TOKYO • Two judo silver medallists from Georgia were stripped of their Tokyo 2020 accreditation for breaking coronavirus rules by leaving the Olympic Village, an official from their National Olympic Committee (NOC) said yesterday.
It is the first case since the Games began on July 23 of athletes being punished for not following the strict anti-infection rules, which forbid team members from leaving their accommodation except to train and compete.
Vazha Margvelashvili, 27 and Lasha Shavdatuashvili, 29, ventured out of the compound to meet "one of their good acquaintances" who lives in Japan, said a Georgian Olympic Committee official.
"When they went outside of the village, no one stopped them at the exit. So they thought that they could go outside.
"They wanted just to have a bit of open air, to relax after a tough day of competition, after a tough lockdown period."
Both athletes had been beaten to the gold medals by different Japanese judokas last week.
The official said the pair had their accreditation revoked on Friday, but that they have now left Japan to return home.
Tokyo 2020 organisers said yesterday that they had taken disciplinary action on Friday against at least one Olympic participant, without revealing how many people were involved or their identity.
"Since the accreditation has been revoked, (they) can no longer have access to Tokyo 2020 facilities," organising committee spokesman Masanori Takaya said.
"It is impermissible that a person goes out from the Olympic Village for sightseeing."
Athletes are tested daily while in Japan, where they are living in biosecure "bubble" conditions and must leave the country 48 hours after they have finished competing.

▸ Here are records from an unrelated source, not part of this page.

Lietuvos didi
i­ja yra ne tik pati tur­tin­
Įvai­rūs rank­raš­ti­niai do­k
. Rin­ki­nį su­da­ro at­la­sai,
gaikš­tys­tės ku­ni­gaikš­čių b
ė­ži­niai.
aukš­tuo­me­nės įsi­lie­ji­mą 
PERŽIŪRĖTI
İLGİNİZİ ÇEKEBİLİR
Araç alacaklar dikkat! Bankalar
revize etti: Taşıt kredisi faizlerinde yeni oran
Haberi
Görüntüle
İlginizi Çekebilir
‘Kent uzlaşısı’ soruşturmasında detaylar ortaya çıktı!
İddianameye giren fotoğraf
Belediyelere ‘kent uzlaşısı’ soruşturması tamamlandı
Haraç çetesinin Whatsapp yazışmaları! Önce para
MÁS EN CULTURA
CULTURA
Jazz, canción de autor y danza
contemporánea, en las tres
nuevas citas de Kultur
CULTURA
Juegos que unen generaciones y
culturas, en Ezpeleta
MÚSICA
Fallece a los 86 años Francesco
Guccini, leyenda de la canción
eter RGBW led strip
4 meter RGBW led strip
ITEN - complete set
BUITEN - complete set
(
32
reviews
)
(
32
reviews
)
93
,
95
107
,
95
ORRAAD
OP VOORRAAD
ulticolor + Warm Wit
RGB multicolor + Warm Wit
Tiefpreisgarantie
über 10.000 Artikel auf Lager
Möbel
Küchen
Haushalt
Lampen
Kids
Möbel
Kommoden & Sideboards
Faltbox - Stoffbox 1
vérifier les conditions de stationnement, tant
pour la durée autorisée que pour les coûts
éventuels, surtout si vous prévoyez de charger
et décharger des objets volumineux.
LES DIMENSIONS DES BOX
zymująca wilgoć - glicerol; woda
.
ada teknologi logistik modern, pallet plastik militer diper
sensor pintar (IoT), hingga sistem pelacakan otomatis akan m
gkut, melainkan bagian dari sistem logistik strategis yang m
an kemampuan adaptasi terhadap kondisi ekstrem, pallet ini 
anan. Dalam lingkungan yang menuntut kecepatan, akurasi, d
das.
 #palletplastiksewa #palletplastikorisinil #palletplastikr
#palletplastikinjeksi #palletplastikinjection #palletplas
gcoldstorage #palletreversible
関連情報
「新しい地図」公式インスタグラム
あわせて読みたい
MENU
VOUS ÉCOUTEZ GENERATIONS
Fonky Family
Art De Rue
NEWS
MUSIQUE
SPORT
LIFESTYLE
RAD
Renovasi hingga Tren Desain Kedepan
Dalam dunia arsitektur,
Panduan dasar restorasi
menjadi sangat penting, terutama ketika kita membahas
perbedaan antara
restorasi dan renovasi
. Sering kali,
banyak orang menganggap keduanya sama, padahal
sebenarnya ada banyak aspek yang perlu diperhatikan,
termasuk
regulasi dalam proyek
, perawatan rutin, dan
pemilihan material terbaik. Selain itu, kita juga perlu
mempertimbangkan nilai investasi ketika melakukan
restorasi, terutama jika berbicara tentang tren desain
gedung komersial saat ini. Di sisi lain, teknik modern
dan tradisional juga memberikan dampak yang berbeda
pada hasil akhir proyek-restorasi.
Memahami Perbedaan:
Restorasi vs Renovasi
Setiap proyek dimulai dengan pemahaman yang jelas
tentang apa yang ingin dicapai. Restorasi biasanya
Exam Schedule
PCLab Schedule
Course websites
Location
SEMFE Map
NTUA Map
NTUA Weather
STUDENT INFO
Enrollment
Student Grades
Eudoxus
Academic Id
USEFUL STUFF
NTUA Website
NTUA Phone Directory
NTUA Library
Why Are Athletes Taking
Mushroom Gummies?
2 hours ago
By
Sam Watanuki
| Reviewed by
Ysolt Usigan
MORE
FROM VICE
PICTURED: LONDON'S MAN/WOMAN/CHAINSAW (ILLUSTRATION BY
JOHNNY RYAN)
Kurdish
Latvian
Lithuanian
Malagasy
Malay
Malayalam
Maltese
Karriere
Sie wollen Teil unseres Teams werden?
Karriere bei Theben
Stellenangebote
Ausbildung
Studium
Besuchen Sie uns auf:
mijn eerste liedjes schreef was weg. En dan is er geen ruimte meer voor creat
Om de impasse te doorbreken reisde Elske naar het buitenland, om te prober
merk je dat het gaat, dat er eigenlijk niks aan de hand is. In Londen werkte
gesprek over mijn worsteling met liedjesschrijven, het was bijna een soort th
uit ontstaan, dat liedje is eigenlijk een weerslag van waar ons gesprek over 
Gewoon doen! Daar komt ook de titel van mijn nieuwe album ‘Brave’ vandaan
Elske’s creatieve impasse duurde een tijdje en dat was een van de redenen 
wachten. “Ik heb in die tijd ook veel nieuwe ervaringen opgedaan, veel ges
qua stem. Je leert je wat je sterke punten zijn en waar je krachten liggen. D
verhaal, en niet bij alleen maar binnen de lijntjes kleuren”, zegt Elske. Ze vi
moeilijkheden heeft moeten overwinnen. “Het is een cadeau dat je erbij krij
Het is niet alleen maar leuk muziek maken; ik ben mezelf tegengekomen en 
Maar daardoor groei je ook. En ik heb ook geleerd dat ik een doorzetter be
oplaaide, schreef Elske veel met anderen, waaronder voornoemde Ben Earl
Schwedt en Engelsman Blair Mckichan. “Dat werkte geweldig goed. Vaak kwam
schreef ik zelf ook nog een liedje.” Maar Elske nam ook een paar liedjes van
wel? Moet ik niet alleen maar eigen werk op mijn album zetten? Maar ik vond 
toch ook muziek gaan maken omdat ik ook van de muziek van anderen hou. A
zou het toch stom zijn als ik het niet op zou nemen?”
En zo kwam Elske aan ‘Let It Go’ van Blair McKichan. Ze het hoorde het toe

Athletes and staff who test positive for Covid-19 or are contact-traced are isolated in separate accommodation in an effort to contain the spread of the virus.
So far, dozens of athletes and team staff have been quarantined at the Games, with 21 new Games-related Covid-19 cases yesterday - none are athletes - for a total of 241 infections since July 1.
There was a record high of 4,058 cases yesterday in Tokyo.
Organisers have said they are trying to improve conditions for athletes who are quarantined, following mounting complaints over a lack of air, food and basic necessities while in isolation.
Some have criticised the conditions in the current quarantine hotel, including Dutch skateboarder Candy Jacobs, who was quarantined early in the Games, calling them "inhumane".
Germany's independent elite athletes group Athleten Deutschland has urged the International Olympic Committee (IOC) to act.
"It... appears... athletes who test positive have to spend their quarantine in prison-like conditions, while IOC members stay in expensive luxury hotels and are provided with high daily allowances," said Maximilian Klein, the organisation's representative for international sport policy.
Among the biggest issues are lack of fresh air and training facilities, the quality of food which Athleten Deutschland said is "neither rich nor balanced", small living quarters and an absence of basic amenities such as laundry.
"It's unfortunate for all of us but particularly also the athletes the extra measures that have to be taken in terms of isolation and we fully sympathise with everyone who's had to go through this," said IOC spokesman Mark Adams.
"There are certain regulations that the Japanese health authorities imposed - we can't do much about that - but there are things that can be done."
Takaya said organisers had managed to provide more space for them outside their rooms while teammates could bring food.
"The situation has been improved and we are trying to implement a more flexible approach to accommodate these positive cases," he said.